Konya Teknik Üniversitesi Jeoloji Mühendisliği Bölüm Başkanı ve Obruk Uygulama ve Araştırma Merkezi Müdürü Prof. Dr. Fetullah Arık, Konya Havzası’ndaki yer altı su seviyesinin bu yıl kentin bazı bölgelerinde 15-20 metre kadar gerilediğini ve geçmiş yıllarla birlikte gerileme seviyesinin 50 metre derinliklerine kadar ulaştığını belirtti.
40 bin 083 kilometrekare yüz ölçüme sahip Konya’da 1 milyon 859 bin hektarlık tarım alanının 609 bin hektarında sulu tarım yapılıyor. Türkiye’nin toplam tarımsal üretiminin yaklaşık yüzde 10’unu karşılayan kapalı bir havza yapısına sahip Konya Ovası’nda yer altı su kaynaklarının azalması devam ediyor. Bilinçsiz sulama nedeniyle yer altı su kaynaklarında seviye, yılda ortalama 2,5- 3 metre geriliyor.
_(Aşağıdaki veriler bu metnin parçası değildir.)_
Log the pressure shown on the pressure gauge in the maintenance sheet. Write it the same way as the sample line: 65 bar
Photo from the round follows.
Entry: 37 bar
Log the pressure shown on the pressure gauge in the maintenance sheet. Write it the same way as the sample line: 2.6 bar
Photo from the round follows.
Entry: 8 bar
Jeoloji Mühendisi Prof. Dr. Fetullah Arık, sadece bu yıl kentin bazı bölgelerinde yer altı su seviyesinin 15- 20 metre derinliğe gerilediğini belirtti. Geçmiş yıllardaki verilerle bu oranın bazı bölgelerde 50 metre derinliklere kadar gerilediğini belirten Prof. Dr. Arık, şunları söyledi:
“Yer altı sularımızla ilgili çok olumlu bir senaryo çizemiyoruz. Geçtiğimiz yıllara göre bu yıl çok daha az yağış aldık. Geçtiğimiz yıllarda ortalama 400 milimetre yağış alırken, bu yıl için metrekareye 300 milimetre yağış düştü. Şu an da içerisinde bulunduğumuz durum bol yağışlı bir dönem olması gerekirken, halen istenilen nitelikte yağışların gerçekleşmediğini görüyoruz. Ancak son birkaç yıllık gözlemlerimiz yağışlı periyodun ocak-şubat aylarına kaydığı yönünde.
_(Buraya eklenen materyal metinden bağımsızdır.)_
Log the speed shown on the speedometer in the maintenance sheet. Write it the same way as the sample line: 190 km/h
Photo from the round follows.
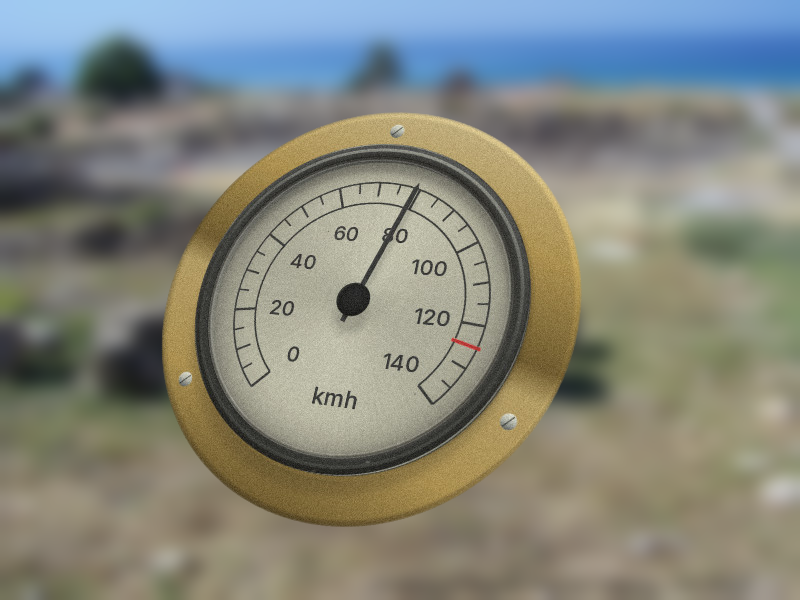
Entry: 80 km/h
Umuyoruz ki ocak-şubat aylarında yağış olsun. Havza içerisindeki yer altı seviyelerine baktığımız zaman geçtiğimiz yıl ya da önceki yıl yağan kar yağışlarıyla bir miktar yükselme beklense de maalesef gerçekleşmedi. Yer altı su seviyelerinde düşümler devam ediyor. Havza içerisindeki Karapınar ve Altınekin de bazı gözlem kuyularında, vatandaşın kendi kuyularında yapmış olduğu çalışmalarda 15-20 metre arası düşümler mevcut. Sulak alanlarımızda da bu net bir şekilde belli oluyor. Netice itibariyle yer altı su seviyelerimiz yükselmiyor.”
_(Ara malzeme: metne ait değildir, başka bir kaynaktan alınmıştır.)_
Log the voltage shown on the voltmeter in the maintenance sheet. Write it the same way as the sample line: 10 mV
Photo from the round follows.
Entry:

YER ALTI SU KULLANIMINI KONTROL EDEBİLİRİZ
Prof. Dr. Arık, yer altı sularının azalmasının obrukların oluşumunu de tetiklediğini belirterek, “Obrukların oluşumunda insan eliyle etkili olan yer altı suyu kullanımı olarak söylenebilir. Hem kuraklık hem de aşırı yer altı suyu kullanımında yer altı seviyesi giderek düşüyor. Bu su seviyesindeki oynamalar su kayaç reaksiyonunu artırdığı için obruk oluşumlarını artmasına sebep oluyor. Nitekim 2000’li yıllardan sonra obruk oluşum sayılarının artmasının temel nedeni hem kuraklık hem de yoğun yer altı suyu kullanımıdır.
Kuraklığı ya da diğer jeolojik oluşumları kontrol edemiyoruz ancak yer altı suyu kullanımını kontrol edebiliriz. Havza içerisindeki belgeli ve belgesiz yer altı suyu üretim kuyularını, havza içerisinde tarımsal üretimde su ihtiyacı fazla olan bitkilerin üretimi devam ediyor. Bunun planlı bir şekilde düzenlenmesi gerekiyor. Hem vatandaşlarımızın mağdur edilmemesi hem de su kaynaklarımızın verimli ve tasarruflu kullanılması için ortak çözümler koymamız gerekiyor. Bunun için ise kontrolsüz ve belgesiz kuyuların durdurulması gerekiyor” ifadelerini kullandı.